I decide to phone Doug, Evelyn’s brother. Doug was a football buddy of mine from my college days. He introduced the two of us at a mutual friend’s wedding. Two years later, he was best man at our wedding.
          Doug picks up after two rings and greets me with a jovial, “Hey, George!”
“Good morning, Doug. This might sound like a strange question, but have you seen Evelyn?”
After a delayed response, he simply replies, “No.”
“I haven’t seen her since last night, I think. I might have had another blackout.”
“I thought you had those under control.”
“Apparently not.”
“I haven’t heard from her,” Doug assures me. “If I see her or hear from her, I’ll let you know.”

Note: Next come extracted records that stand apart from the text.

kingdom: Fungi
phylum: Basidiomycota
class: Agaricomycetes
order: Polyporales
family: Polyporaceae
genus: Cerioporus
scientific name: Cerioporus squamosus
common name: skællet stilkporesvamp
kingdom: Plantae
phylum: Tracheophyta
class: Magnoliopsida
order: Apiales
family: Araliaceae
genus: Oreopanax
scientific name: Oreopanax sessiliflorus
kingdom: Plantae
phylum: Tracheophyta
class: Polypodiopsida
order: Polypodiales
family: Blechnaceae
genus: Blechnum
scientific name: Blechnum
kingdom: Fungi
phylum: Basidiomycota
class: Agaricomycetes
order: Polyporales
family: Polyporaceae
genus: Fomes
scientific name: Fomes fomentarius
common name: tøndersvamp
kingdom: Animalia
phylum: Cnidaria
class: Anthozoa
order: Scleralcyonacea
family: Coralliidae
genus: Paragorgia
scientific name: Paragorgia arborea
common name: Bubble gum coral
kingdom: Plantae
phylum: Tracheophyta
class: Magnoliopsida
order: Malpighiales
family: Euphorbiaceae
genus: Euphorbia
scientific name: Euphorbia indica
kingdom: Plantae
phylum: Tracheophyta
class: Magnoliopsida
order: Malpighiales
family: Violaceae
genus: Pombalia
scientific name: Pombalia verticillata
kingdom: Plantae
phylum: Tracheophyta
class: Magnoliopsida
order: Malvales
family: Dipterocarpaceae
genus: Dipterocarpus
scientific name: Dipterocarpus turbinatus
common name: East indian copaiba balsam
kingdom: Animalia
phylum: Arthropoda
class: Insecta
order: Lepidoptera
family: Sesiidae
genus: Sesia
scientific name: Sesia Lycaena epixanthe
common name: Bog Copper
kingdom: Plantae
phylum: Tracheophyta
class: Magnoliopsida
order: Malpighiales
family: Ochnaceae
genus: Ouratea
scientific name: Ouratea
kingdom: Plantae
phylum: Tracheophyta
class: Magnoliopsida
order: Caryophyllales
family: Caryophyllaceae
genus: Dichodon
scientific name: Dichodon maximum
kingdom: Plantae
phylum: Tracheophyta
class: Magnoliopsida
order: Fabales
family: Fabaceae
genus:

“Thanks, Doug. I appreciate it.”
The door slams as the receiver clicks and Evelyn peeks her head into the kitchen. She glares at me disapprovingly. “Come back to gather your stuff?” I ask.
“I cleaned up the mess in the bathroom,” Evelyn says, almost seething. “Who was it this time? You know what, don’t even tell me. I don’t want to know the sick details. And don’t give me any of that crap about not remembering. I’m tired of the blackouts and the lies and bullshit excuses.”
“What in God’s name are you saying? Are you implying that I’m having some sort of an affair?”
“You’re so clueless,” she says, swatting away the flies that buzz around her face. “Wonder where all these flies are coming from? Check the crawlspace, George. You’ll know the truth then.”
She retrieves her luggage and leaves in a flash. Not even a stick of lipstick or a pair of earrings remains. You’d never even know Evelyn Hartman existed.
I head for the utility closet and yank the wood panel from the crawlspace. A swarm of flies come buzzing out and the stench that emanates makes me gag like a punch to the throat. I feel sick, dizzy. White spots of light obscure my vision, preventing me from seeing beyond the square frame of the crawlspace. My eyelids flutter, the air grows thin. I think I’m blacking…
Oh, George. Sweet, gentle George. That’s it. Stay in the dark. Don’t bother checking the crawlspace. It will be cleared out by this evening. Any minute now, the cops will be towing a car out of the river. The local news will report another missing girl. By tomorrow, it will be two missing girls. I’m sorry but Evelyn has become a liability. As your better half, I can’t allow her to send you to prison, George. I must deal with her so I can carry on my work. Don’t fret, you won’t remember a thing. It’ll be just like the old days.